Tindersticks: The Something Rain

Tindersticks: The Something Rain
City Slang/Universal
VÖ: 17.02.2012

 

Wertung: 10,5/12

Tipp!

 

Müsste man eine typisch britische Band mit Stil benennen, dann kämen wohl nur die Tindersticks in Frage. Die Nordiren von The Divine Comedy fallen aus diesem Rastar ja schließlich raus. Man stellt sich immer vor, dass die Mitglieder von den Tindersticks in einem ranzigen Hotel mit dicken Teppichen, Ohrsesseln und Blümchentapete residieren. Mit Toilette auf dem Gang versteht sich. Moderne Kommunikationsmittel gibt selbstverständlich nicht und die ganzen anderen Dichter, Schriftsteller und Musiker dort tippen noch wie die Verrückten auf die Schreibmaschine ein. Alkoholiker sind sie allesamt – aber mit Anstand. Gut gekleidet, klar, auch wenn der Anzug immer leicht schief sitzt. Ja, das scheint die Welt der Tindersticks zu sein. Das ist auf dem neunten Album „The Something Rain“ mehr denn je der Fall.

Angeblich gab es mehr als zwanzig Ideen, Skizzen und Gerüste für diese wundervolle Platte. Letztlich hat man aus diesem immensen Fundus neun Songs zusammengestellt, die nun wieder in die tiefsten Abgründe der menschlichen Seele einladen. Hoffnung gibt es für die Menschheit in der Welt der Tindersticks jedenfalls nicht. „The Something Rain“ entfaltet nicht die Wirkung eines Stimmungsaufhellers, sondern ist vielmehr die nächste Stufe zum Endstadium einer Depression. Und genau das ist es ja, was Musik im besten Falle zu transportieren vermag: Emotionen.

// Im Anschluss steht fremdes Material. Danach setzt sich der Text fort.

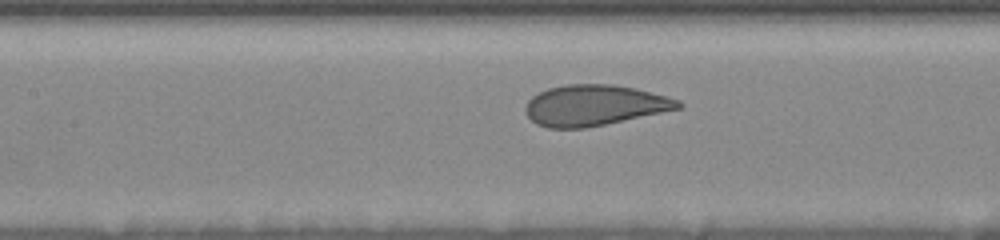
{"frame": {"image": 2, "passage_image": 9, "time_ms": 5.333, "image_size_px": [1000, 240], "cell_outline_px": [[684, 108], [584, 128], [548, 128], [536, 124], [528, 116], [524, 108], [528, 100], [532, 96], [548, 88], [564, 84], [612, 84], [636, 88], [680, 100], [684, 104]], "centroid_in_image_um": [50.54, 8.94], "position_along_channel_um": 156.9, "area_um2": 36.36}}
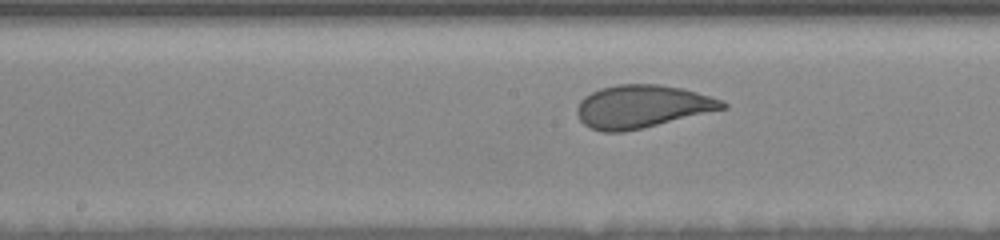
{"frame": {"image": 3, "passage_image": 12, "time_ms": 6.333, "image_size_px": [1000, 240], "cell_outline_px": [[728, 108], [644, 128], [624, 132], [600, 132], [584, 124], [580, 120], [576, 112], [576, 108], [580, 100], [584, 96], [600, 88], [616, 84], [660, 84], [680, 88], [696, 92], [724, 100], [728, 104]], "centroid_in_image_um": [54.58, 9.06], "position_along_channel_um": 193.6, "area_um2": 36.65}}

Man kann sich trefflich darüber streiten welche Platte denn nun die beste im Band-Oeuvre ist. Für manche ist es das erste Album, andere wiederum nennen gerne „Curtains“ und für wieder andere ist es gar „Simple Pleasure“ oder „Can Our Love...“. Fakt ist jedenfalls, dass die Band nicht einen wirklichen Ausfall zu verzeichnen hat und die Musik durch die Bank mindestens gut bis sehr gut war – meistens darüber hinaus. „The Something Rain“ reiht sich da nahtlos ein, allerdings trifft hier das darüber hinaus zu. Eine ganz hervorragende Platte ist dieses Kleinod!

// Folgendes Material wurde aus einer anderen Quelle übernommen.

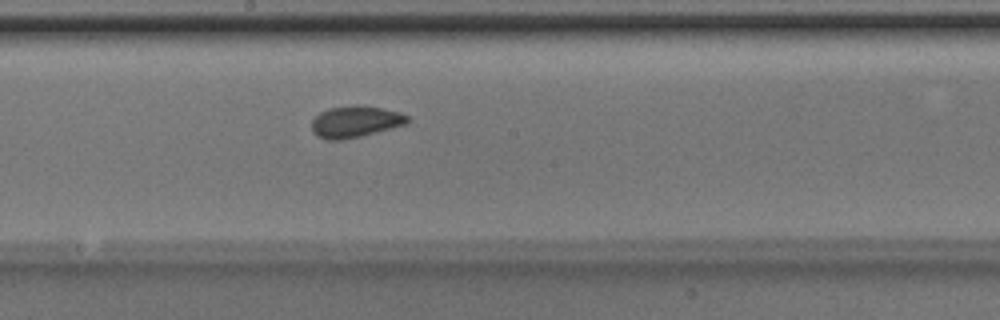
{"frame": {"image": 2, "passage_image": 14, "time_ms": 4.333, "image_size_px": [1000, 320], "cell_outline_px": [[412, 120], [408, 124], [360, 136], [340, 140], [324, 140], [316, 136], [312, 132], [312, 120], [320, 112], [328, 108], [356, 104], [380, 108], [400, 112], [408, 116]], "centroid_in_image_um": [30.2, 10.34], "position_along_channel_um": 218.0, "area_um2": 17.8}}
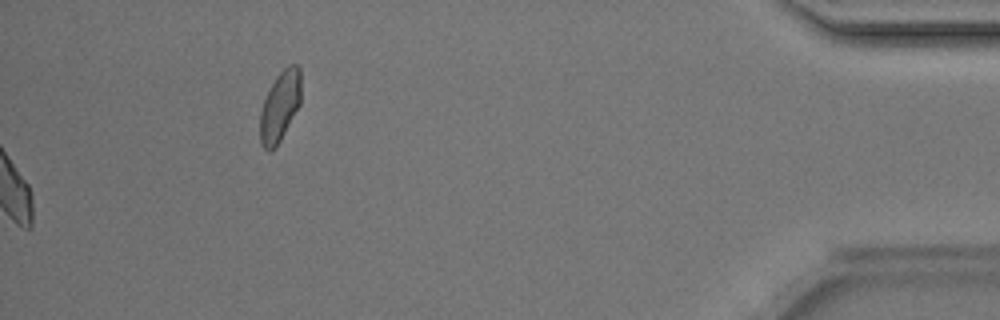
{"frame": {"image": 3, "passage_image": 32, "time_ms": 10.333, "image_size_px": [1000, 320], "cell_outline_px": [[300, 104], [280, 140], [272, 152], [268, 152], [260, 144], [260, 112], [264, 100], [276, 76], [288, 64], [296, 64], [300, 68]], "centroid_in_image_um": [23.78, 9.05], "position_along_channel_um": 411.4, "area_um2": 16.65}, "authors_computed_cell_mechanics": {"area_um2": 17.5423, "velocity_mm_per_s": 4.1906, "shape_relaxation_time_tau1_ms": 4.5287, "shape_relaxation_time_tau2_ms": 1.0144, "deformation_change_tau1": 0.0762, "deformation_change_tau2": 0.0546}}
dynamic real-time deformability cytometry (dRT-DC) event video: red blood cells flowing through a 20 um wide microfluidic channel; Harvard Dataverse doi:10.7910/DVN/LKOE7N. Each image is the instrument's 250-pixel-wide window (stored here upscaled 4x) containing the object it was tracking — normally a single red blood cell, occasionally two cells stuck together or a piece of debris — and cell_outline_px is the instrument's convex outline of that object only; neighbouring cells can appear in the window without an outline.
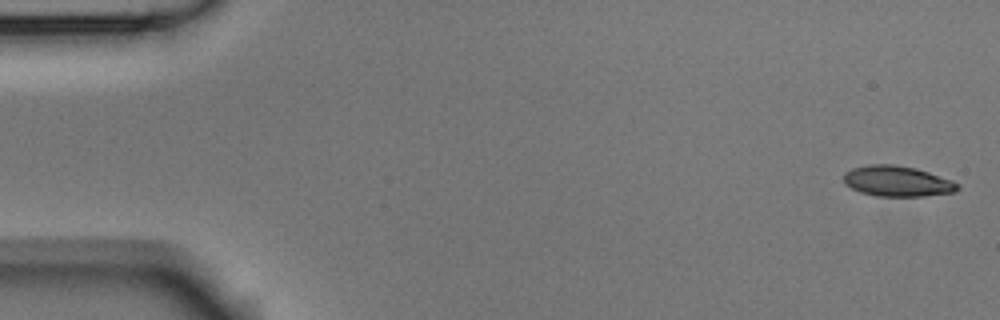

Wer einen Opener wie „Chocolate“ mit über neun Minuten mit gesprochenen Wortfetzen und Wortkaskaden an den Anfang einer Platte setzt, ist sowieso nicht von dieser Welt. „Show Me Everything“ ist der Wahnsinnsritt auf der Rasierklinge. Majestätisch thront die Boheme über der Gosse. Staples nuschelt wieder, als würde die Sonne nie mehr aufgehen. Kompositorisch ist das eine Meisterleistung – wie übrigens das gesamte Album. Düster schält sich auch „This Fire Of Autumn“ aus seinem Kokon und wird zu einem wunderschönen, aber auch absonderlichen Schmetterling.

Keine Note ist zu viel. Kein Geräusch ist überflüssig. Alles ist im Fluss. Selbst ein vermeintlich einfaches und minimalistisches Stück wie „A Night So Still“ überzeugt durch eine dichte Atmosphäre und eine unglaubliche Instrumentierung, die sich einem aber erst nach und nach eröffnet. Während „Slippin´ Shoes“ zumindest ein bisschen forscher und positiver ausgefallen ist, zieht einen „Medicine“ wieder komplett runter. Man lässt sich aber gerne ziehen. Sollte eines Tages das Ende der Welt anstehen, dann ist dies die Musik für danach. Mit „Frozen“ haben sie noch so ein kleines Meisterwerk für die Apokalypse an Bord. Saxofon, Xylofon - und irgendwie wird man den Eindruck nicht los, dass der Teufel persönlich alle Instrumente spielt. Die süßliche Ballade „Come Inside“ lässt aber wieder einen Funken Hoffnung zu und die ersten Knospen sprießen auch schon wieder.

Fazit: „The Something Rain“ der Tindersticks ist nicht nur ein kleines Meisterwerk, sondern ein großes. Derart groß, dass es einem manchmal den Hals zuschnürt. Große Kunst aus dem Hotel der verlorenen Seelen. Schlechte Alben kann die Band einfach nicht. Vorsicht ist trotzdem geboten, denn wer seelisch nicht gerade in einem Gleichgewicht ist, wird mit „The Something Rain“ in ein tiefes Tal der Tränen gerissen werden.